Long time no see I have been absent from all the aviation forums for way too long that you might not even remember me. I purchased your book when it was published & was proud and happy to remember the times when you have just starting with profiles & research while I was still very active on AAW and LEMB...

According to the M. Ullmann's research which surfaced during my absence - there is that new discovery with the document showing tests & application of RLM 83 Dark-blue in Med. Maybe some similar color was passing tests & preliminary application over in your part of the world?

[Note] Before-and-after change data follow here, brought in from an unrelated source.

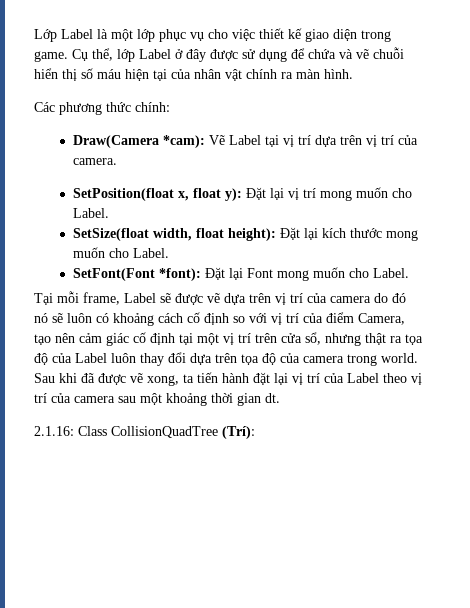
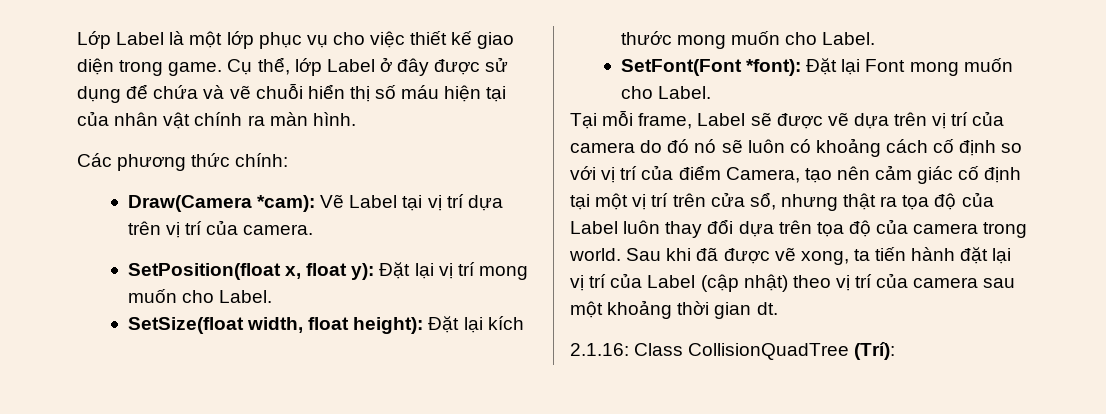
(379, 378) none -> [700,274,788,292] (cập nhật)

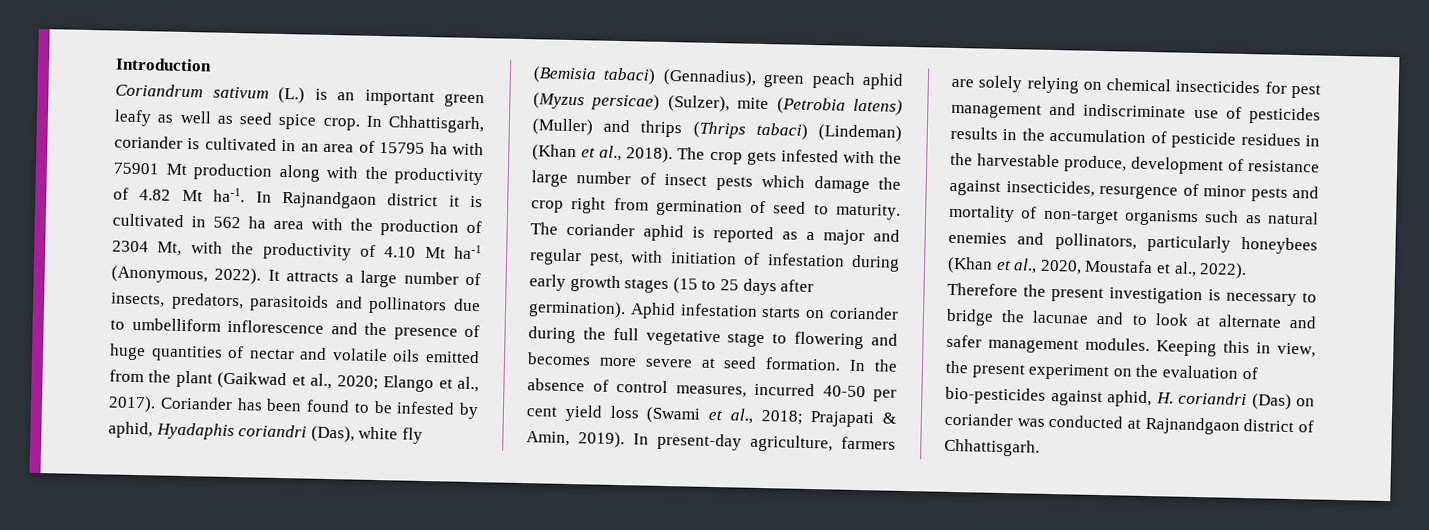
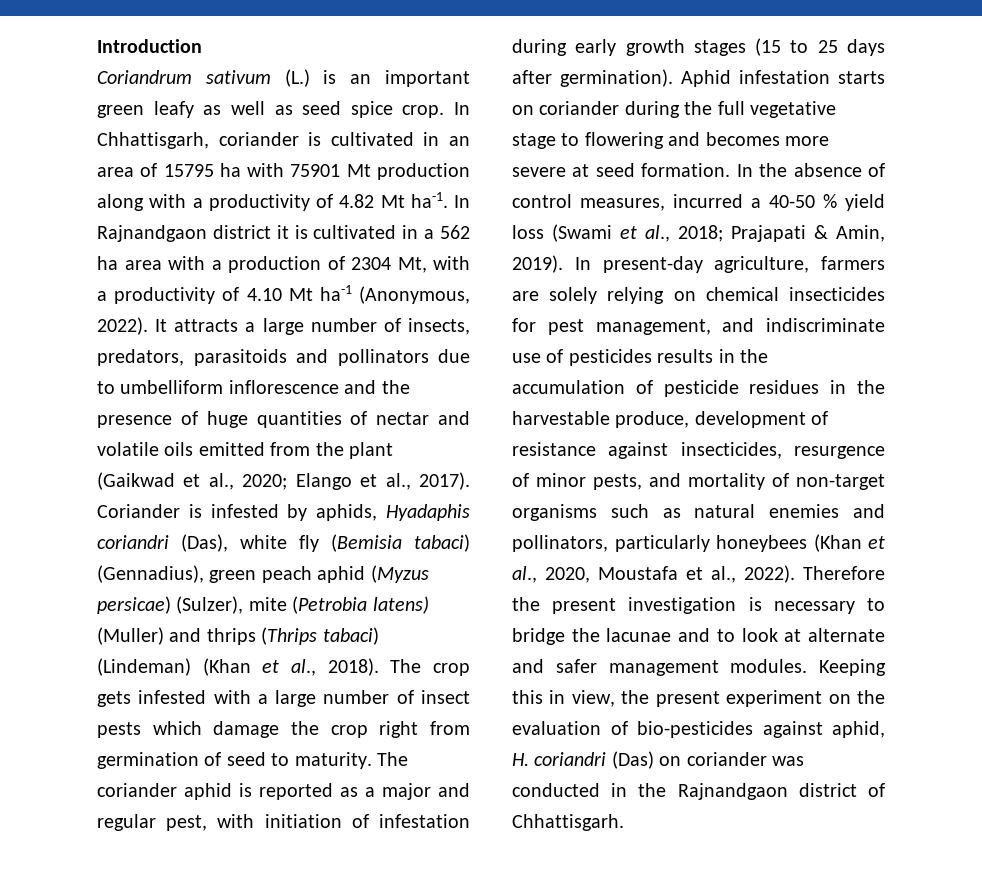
[364,166,388,180] the -> [192,198,203,208] a
(206, 222) none -> [424,229,435,239] a
[350,218,373,231] the -> [211,260,222,270] a
[231,241,255,255] the -> [97,291,107,301] a
[236,398,393,414] has been found to be -> [188,504,202,518] is
[108,421,153,439] aphid, -> [316,504,378,521] aphids,
[879,151,902,164] the -> [257,694,268,704] a
[822,385,897,402] [526,406,558,417] 40-50 per cent -> [751,194,837,208] a 40-50 %
[951,102,1042,119] management -> [595,319,711,335] management,
[1250,187,1288,202] pests -> [593,474,642,490] pests,
[1127,418,1141,429] at -> [611,783,667,797] in the

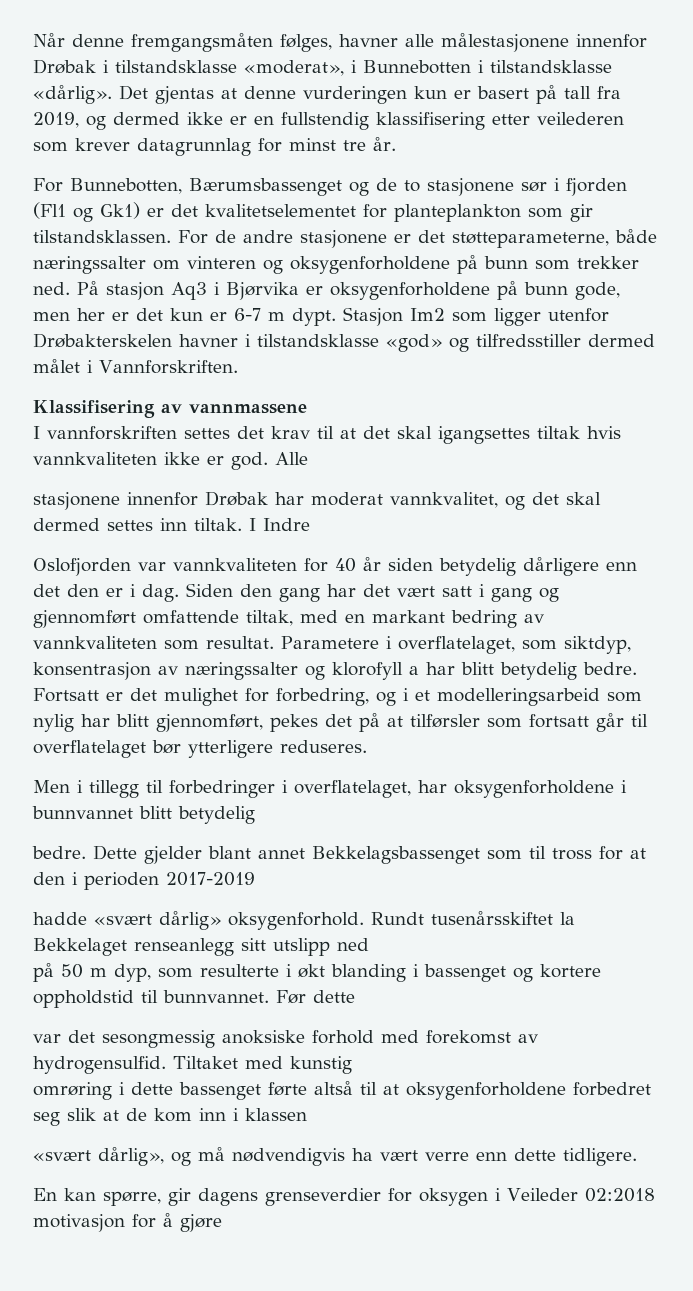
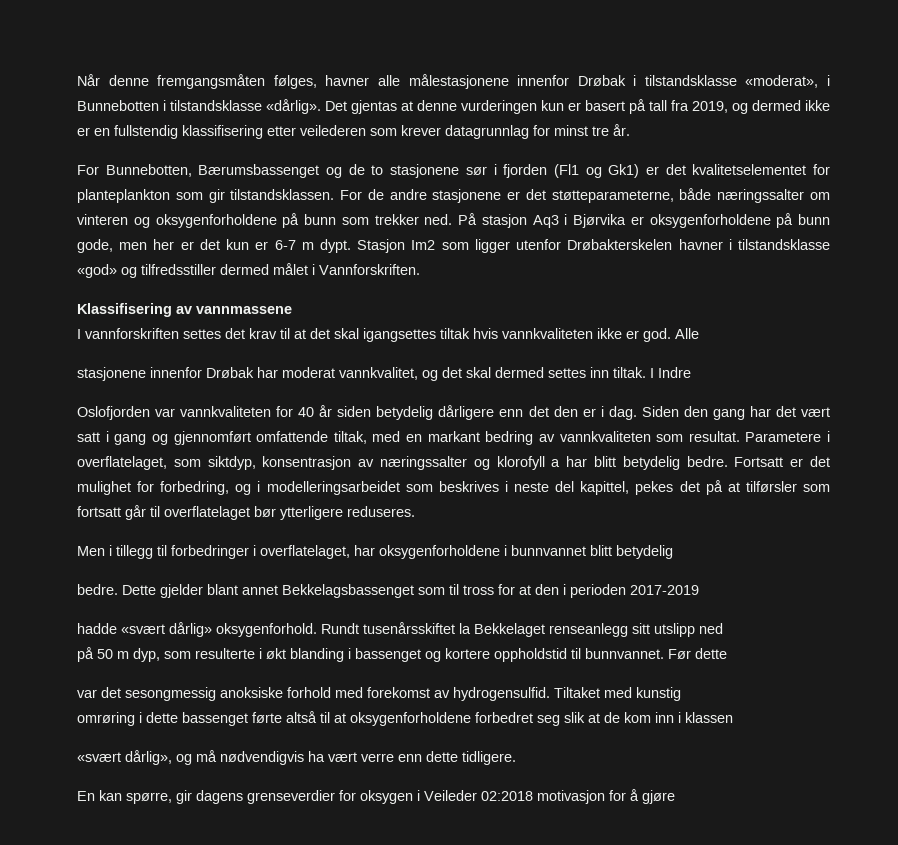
[415,688,642,706] [33,714,263,732] et modelleringsarbeid som nylig har blitt gjennomført, -> [266,481,630,495] modelleringsarbeidet som beskrives i neste del kapittel,

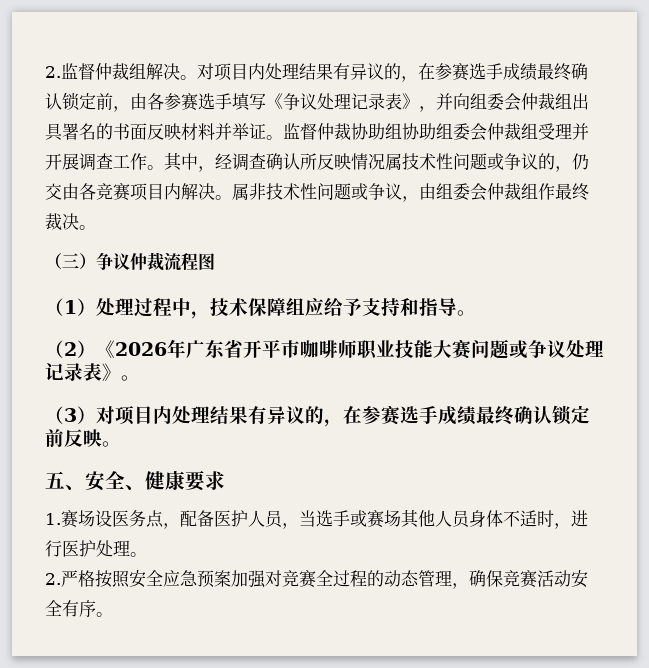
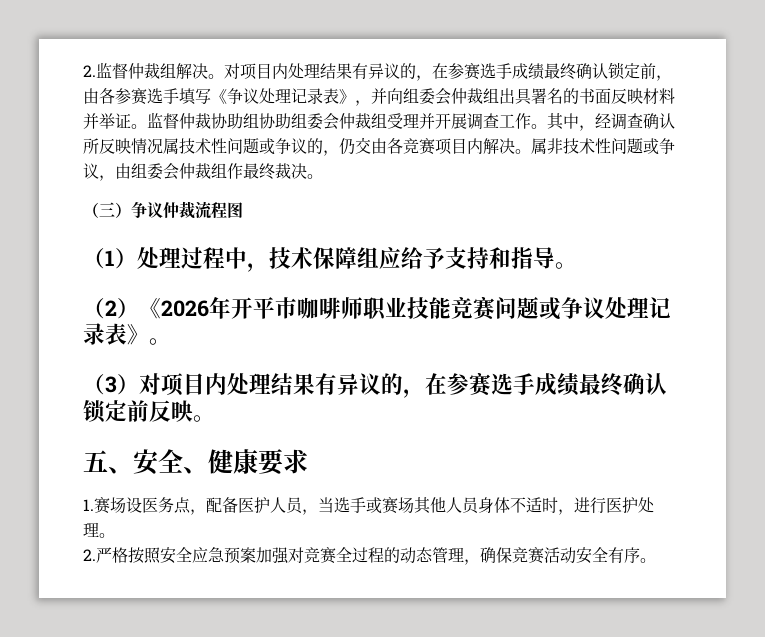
[186,339,243,358] 广东省 -> (231, 307) none
[433,340,452,358] 大 -> [451,296,473,319] 竞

AFAIK (but I am not paint or chemist expert just talking from experience with printing processes) when it comes to sensitivity and degradation due to the light exposure blue & purple pigments usually last the longest & one on the opposite side of the spectrum in color circle (complementary colors) fade first (yellow / orange) from the mixed colors. Has to be noted that pigments of various origin have various resistance to light, water & other weather elements even when mixed in the identical paint chemistry (i.e. RLM 74 with certain pigment and RLM 75 with it's own pigment might not fade in same way although both are Ikarol paint).

What if you guys have witnessed some non-standard Luftwaffe paint that didn't get the approval and RLM 83 got it? It would be so amazing to dig deeper into such things... Who knows if some single engine aircraft of various usage were maybe painted in similar fashion and we don't know since we don't have their remains in front of us (i.e. Bf 109 Ts and similar). But that is now my imagination going too far. Forgive me.